» BRANO DA LEGGERE

******

Un rialzo dei tassi che potrebbe anche contribuire al perseguimento dell’obiettivo di recuperare l’egemonia nei confronti dell'UE che non potrebbe reggere, con un’economia indebolita dalla pandemia e alla vigilia di un rallentamento della crescita globale, una "guerra" monetaria.                 

Ma per l’UE (e i paesi membri) si tratterebbe solo della continuazione dell'intenso attacco economico iniziato già all'epoca della presidenza Trump. Gli stessi costi per l’approvvigionamento energetico da tempo hanno spostato l’asse di diversi paesi europei a stringere accordi con la Russia o partner a essa legati e vicini con conseguenze rovinose da affrontare in caso di guerra. Non a caso i leader europei sono stati i primi a muoversi, seppur in ordine sparso, per cercare una soluzione diplomatica che eviti la chiusura dei rubinetti da parte di Putin. Le stesse possibili sanzioni risulterebbero essere controproducenti per i medesimi paesi strettamente dipendenti dalle forniture di Mosca, nonché per le numerose imprese europee proiettate a est. Ma soprattutto i costi verrebbero ulteriormente scaricati sulle classi subalterne già impoverite e atomizzate e su salari erosi dall’aumento esponenziale del costo della vita.

La Russia sta traducendo il discorso neo-imperiale e anticomunista (lunedì 21 febbraio) di Putin sostanziandolo sia con la "forza" del proprio apparato militare e la sua potenziale proiezione ben oltre i territori delle repubbliche del Donbass, sia con l’uso politico dell’esportazione delle proprie immense riserve di gas naturale indispensabili per le economie della vicina Europa. Terminata la parentesi trumpiana e l'opzione di un sostanziale disgelo con Putin anche per il contenimento della Cina, la Russia, come detto, deve ora affrontare il riemergere di un atlantismo sempre più aggressivo e vicino ai propri confini. E per far ciò, in una narrazione neozarista - con un pantheon dal quale non a caso sono esclusi la rivoluzione proletaria del 1917 e i suoi dirigenti - comunque utile a celare un'economia debole dominata da un'oligarchia estrattivista (la Russia è il secondo esportatore mondiale di petrolio e il primo di gas naturale), utilizza le armi della dissuasione anche per garantirsi la propria egemonia e l'espansionismo nella regione. Senza dimenticare che Mosca ha un nuovo mercato strategico di esportazione in Cina, con la quale sono sempre più stretti i rapporti commerciali, economici e politici, in questa fase di tramonto dell’egemonia globale yankee e, in generale, occidentale. E, infatti, nonostante le pressioni statunitensi in tal senso, la Cina, con il consueto richiamo alla diplomazia e all’esercizio della moderazione (anche per i forti interessi in Ucraina), non ha condannato le mosse di Putin, garantendo invece alcun intralcio ai numerosi accordi sottoscritti nell’ultimo periodo con la Russia. Un nuovo blocco egemonico alternativo, anche se con qualche contraddizione, agli USA è, nei fatti, in costruzione.

******

» ELENCO DEI DATI
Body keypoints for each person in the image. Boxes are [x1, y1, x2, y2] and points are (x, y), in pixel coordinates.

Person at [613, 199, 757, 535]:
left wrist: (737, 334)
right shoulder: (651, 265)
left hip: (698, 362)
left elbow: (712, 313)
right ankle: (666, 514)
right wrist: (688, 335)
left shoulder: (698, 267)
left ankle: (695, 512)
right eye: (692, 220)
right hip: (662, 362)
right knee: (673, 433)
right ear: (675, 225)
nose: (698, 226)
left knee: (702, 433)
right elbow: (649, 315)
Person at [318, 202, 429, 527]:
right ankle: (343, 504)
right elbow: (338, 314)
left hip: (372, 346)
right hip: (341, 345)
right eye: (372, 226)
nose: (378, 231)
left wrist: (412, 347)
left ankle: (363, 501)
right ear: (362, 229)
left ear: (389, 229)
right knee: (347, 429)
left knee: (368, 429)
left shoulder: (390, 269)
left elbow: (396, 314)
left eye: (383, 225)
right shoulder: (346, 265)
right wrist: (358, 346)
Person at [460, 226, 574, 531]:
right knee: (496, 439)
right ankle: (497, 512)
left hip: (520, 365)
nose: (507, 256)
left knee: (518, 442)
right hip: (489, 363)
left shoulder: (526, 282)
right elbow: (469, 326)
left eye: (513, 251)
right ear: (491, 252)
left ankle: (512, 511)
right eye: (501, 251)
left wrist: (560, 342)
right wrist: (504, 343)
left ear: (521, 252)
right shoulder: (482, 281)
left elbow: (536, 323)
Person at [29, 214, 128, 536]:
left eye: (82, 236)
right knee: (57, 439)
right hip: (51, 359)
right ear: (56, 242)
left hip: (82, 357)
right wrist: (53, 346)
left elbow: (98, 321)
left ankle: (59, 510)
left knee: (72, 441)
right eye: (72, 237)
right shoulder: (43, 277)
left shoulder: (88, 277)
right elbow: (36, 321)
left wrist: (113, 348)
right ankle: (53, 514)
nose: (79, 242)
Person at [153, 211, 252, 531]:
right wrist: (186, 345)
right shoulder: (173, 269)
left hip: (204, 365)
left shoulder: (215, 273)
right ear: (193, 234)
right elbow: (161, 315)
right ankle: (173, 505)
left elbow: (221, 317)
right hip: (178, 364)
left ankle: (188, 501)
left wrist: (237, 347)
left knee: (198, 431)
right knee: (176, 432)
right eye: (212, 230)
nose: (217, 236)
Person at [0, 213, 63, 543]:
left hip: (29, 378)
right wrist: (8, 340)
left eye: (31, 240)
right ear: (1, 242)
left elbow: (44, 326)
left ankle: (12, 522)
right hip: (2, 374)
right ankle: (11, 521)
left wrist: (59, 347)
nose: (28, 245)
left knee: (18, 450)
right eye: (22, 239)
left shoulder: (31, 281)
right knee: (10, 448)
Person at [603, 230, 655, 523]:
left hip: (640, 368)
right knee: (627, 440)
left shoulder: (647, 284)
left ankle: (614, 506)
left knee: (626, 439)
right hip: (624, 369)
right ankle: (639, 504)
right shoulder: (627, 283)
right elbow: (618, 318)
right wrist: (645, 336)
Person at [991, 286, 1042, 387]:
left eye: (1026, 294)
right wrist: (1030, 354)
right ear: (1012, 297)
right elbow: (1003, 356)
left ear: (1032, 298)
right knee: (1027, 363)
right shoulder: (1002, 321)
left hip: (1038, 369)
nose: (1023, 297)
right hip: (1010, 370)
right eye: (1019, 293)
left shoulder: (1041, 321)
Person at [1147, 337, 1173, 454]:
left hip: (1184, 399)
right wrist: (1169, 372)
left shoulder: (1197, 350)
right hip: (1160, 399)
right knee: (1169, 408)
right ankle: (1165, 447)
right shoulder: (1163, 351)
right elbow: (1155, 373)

******

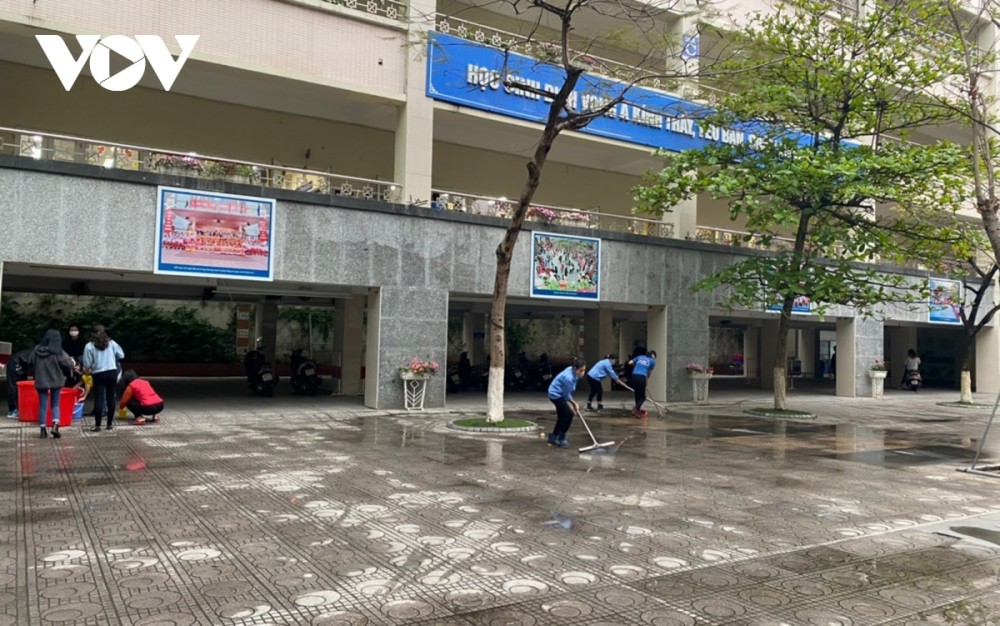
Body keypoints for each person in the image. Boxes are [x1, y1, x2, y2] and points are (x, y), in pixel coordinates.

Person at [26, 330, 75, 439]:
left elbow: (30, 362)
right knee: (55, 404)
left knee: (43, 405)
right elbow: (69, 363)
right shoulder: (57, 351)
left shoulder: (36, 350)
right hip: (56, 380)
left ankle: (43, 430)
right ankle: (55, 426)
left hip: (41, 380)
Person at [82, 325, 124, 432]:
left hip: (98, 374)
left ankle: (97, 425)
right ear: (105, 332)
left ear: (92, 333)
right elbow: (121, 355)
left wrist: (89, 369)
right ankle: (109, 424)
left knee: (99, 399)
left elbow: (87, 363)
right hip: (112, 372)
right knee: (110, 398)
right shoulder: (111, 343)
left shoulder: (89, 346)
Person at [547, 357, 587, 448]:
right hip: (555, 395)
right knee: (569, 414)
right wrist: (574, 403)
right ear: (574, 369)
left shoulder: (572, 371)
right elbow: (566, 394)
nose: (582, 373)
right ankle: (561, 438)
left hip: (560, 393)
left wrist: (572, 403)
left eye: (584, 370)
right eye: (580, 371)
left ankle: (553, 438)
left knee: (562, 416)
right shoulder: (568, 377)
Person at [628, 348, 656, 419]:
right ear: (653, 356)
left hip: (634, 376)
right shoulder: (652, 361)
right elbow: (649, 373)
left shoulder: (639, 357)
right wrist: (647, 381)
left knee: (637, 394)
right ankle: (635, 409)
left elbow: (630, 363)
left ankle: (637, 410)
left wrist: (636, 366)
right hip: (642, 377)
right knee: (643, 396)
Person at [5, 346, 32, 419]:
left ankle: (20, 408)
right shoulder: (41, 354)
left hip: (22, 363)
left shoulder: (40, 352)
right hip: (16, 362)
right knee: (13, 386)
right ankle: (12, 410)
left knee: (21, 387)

******

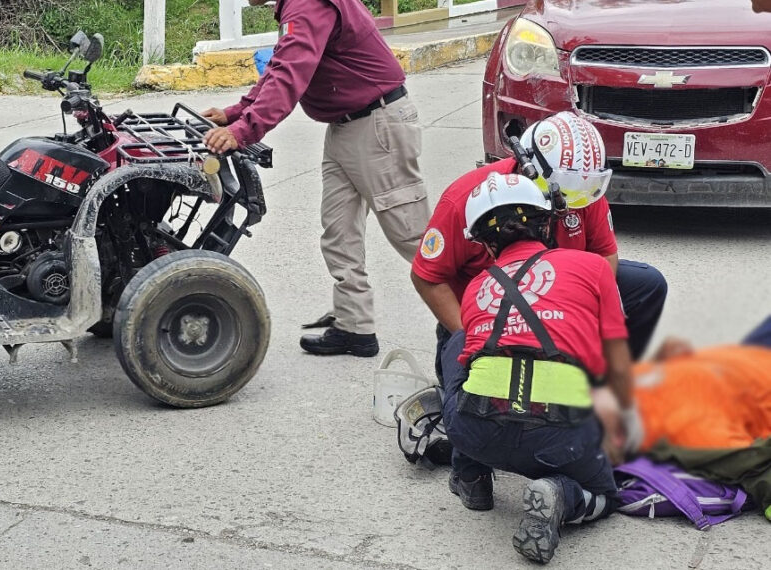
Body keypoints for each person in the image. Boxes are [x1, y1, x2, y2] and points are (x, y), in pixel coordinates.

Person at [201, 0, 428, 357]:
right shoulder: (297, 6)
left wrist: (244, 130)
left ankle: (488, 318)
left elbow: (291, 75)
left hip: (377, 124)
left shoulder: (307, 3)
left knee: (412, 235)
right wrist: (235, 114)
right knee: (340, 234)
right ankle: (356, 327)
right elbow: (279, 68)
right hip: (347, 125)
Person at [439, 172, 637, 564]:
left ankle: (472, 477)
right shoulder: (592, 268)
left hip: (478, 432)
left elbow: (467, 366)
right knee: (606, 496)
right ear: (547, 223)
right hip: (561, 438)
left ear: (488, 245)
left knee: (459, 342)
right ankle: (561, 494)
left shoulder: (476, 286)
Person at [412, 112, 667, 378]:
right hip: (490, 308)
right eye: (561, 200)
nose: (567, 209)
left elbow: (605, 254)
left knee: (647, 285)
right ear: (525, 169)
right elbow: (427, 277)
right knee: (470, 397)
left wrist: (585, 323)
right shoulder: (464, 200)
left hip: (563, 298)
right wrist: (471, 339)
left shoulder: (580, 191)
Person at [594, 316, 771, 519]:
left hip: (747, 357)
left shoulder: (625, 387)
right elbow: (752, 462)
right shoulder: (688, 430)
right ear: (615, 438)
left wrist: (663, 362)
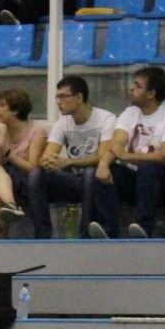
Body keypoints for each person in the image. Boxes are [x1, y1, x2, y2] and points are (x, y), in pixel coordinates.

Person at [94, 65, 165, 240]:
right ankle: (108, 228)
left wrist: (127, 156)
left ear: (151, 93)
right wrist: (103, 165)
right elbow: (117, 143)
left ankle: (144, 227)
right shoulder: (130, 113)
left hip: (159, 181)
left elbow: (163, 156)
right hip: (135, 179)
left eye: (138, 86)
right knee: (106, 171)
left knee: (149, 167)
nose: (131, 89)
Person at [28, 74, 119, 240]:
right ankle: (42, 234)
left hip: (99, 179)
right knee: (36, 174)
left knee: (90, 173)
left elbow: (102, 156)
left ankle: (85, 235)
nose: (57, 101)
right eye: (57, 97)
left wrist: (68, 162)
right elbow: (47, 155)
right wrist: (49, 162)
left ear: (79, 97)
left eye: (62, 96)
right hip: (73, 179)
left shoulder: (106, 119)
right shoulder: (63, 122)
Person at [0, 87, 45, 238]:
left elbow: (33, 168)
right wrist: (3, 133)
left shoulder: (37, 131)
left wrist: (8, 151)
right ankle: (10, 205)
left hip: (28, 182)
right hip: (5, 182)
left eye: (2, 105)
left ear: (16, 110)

******

» COMPITO DA SVOLGERE
Secondo il brano da leggere, quale posizione occupa la Russia tra gli esportatori mondiali di gas naturale?

» SOLUZIONE DEL PROBLEMA
La Russia è il primo esportatore mondiale di gas naturale.